Response: Thank you very much for constructive comments. In order to verify the important role of CrLncRNA in immunotherapy, we conducted exploratory analysis step-by-step. It has been reported that immune checkpoint genes, TIME and TIL are correlated with patient prognosis and sensitivity to immunotherapy. Therefore, we conducted a multidimensional analysis of the important role of CrLncRNA in immunotherapy. Then, IPS scores including treatment regiments in the TCIA database were used to evaluate drug sensitivity of PD-1 and CTLA4 inhibitor in different risk groups. In conclusion, it seems reasonable and acceptable that CrLncRNA model we constructed could be used to distinguish different sensitivity groups and predict the efficacy of immunotherapy. As you mentioned, nivolumabz monotherapy was withdrawn by FDA for HCC patients in 2021. Besides, the online data about drug sensitivity of the model molecules was limited. So, we did not analyze the sensitivity of a particular ICIs. To evaluate the efficacy of ICIs like nivolumab (PD-1 inhibitor), we still need to be cautious and validate with more clinical data. We have revised the manuscript in the Results section (3.6, 3.7, 3.8) according to your suggestions. We tried our best to make it more rigor in the absence of a large amount of clinical data verifying drug sensitivity. We truly hope the revision is acceptable.

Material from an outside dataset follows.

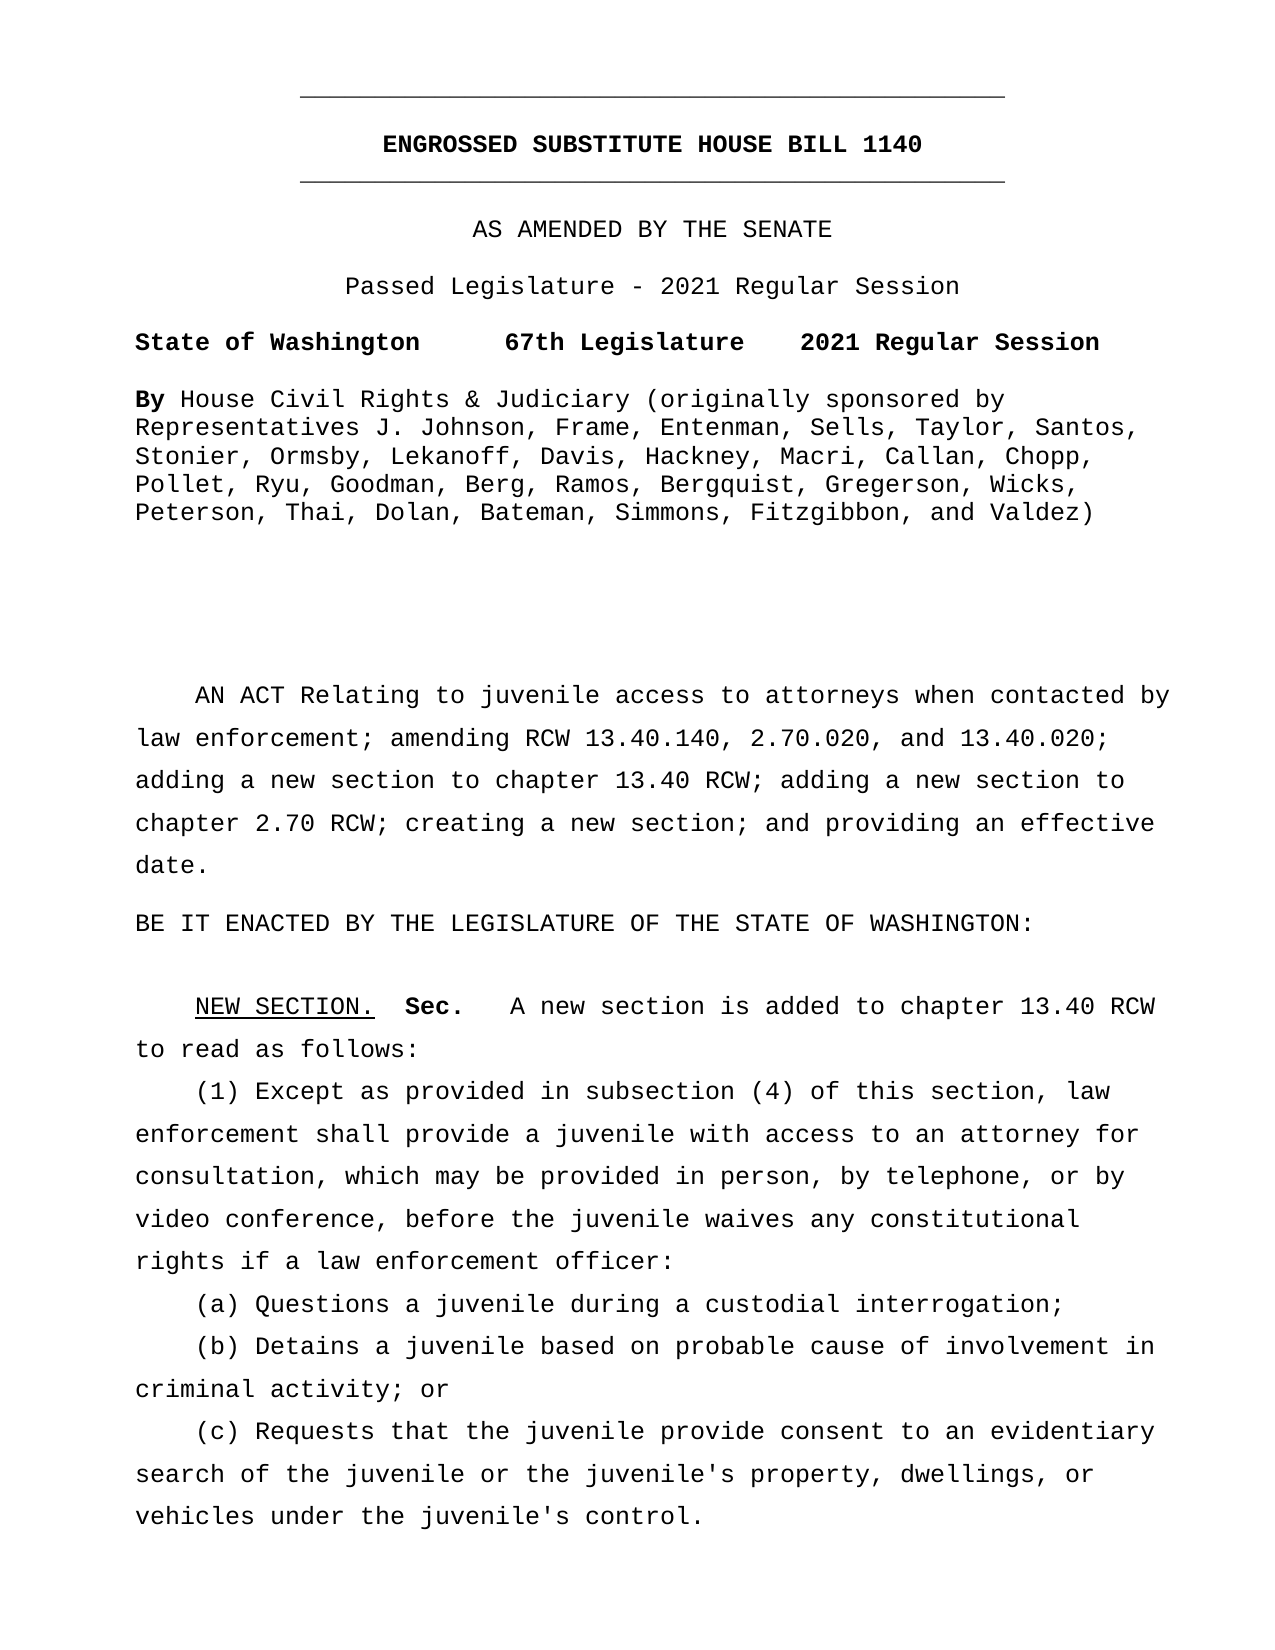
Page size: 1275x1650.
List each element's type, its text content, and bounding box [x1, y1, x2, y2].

7) Is this pathway and CrLnRNA affect checkpoint inhibitors such as nivolumab or atezolizumab? Can we use Cr-LnRNA to predict the response of nivolumab in HCC patients?
Response: Thank you for valuable comments. The main objective of this study is to develop a model for the prognostic analysis of HCC. However, in the process of validating the model, we were pleasantly surprised to find that the model can not only be used to distinguish between high-risk and low-risk groups, but also a good indicator of immunotherapy like ICIs treatment. The patients in the low-risk group maybe benefit from ICIs treatment. Therefore, we tried to explore the possible mechanism and found this AL365361.1/hsa-miR-17-5p/NLRP3 axis. We also verified the expression level and relationship between them in clinical samples. Although this axis may take part in the regulation of drug action theoretically, we should pay more attention to the indicative role of this model for ICIs-sensitive populations. Currently, there is no drug database available for the crLncRNAs mentioned in our model. However, the data showed that this model could be able to predict the reactivity of ICIs according to the association analysis between 9-crLncRNAs and immune indicators. And the specific drug may still need to be further confirmed by clinical data. We hope that this explanation is acceptable.
Author Response File: Author Response.pdf
Round 2
Reviewer 1 Report
Thanks for the explanations and the understanding, and making a thorough changes in the manuscript.
Reviewer 2 Report
Thank you for your response. I found some misspellings (e.g., page 2, line 56). Please, check the manuscript for spelling.